Request:
For the data that follows, give the number of lines in which "engine" appears. Add nothing to it.

[Stored dataset items]
+---+
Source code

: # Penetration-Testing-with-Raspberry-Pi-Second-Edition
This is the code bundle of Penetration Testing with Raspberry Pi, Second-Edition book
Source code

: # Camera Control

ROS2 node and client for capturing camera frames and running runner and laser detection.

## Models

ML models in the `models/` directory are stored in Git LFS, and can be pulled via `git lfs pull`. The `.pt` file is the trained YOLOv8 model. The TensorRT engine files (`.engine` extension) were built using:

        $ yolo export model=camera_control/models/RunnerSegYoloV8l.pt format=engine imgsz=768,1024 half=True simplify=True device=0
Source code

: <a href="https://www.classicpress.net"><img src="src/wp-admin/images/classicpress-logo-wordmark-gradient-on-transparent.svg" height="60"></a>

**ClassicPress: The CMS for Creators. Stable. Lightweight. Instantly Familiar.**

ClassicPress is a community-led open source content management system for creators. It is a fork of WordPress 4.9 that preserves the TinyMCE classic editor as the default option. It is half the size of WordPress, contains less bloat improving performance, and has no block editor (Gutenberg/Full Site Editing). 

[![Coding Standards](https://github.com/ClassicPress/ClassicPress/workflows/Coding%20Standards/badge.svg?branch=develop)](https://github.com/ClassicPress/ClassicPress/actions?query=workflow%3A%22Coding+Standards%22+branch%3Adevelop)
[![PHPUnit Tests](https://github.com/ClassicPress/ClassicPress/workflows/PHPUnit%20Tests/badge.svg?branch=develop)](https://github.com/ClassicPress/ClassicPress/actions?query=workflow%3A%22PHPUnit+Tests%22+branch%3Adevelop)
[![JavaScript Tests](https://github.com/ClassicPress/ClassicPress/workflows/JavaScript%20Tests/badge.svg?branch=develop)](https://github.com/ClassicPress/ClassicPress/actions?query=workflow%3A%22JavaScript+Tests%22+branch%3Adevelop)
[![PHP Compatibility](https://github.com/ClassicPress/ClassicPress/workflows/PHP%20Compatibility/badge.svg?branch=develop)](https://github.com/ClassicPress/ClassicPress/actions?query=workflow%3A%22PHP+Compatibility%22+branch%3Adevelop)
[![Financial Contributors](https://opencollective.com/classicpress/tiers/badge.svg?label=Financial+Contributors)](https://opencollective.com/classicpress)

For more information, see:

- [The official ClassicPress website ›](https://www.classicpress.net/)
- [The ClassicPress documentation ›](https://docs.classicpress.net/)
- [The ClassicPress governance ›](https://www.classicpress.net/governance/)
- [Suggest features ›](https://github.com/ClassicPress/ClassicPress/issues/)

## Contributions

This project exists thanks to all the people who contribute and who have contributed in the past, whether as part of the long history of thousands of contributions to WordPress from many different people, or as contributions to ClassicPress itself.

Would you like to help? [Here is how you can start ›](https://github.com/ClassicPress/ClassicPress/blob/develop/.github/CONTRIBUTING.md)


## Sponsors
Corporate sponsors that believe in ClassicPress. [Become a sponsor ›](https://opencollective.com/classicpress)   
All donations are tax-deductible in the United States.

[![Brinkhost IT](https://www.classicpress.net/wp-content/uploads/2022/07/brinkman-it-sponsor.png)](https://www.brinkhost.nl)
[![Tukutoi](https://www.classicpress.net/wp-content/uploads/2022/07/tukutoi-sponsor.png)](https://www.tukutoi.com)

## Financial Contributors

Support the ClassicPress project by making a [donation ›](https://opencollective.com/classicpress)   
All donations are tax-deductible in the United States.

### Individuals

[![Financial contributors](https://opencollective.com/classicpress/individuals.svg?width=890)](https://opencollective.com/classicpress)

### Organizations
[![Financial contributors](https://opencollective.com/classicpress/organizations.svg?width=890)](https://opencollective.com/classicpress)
+---+
Written answer:
2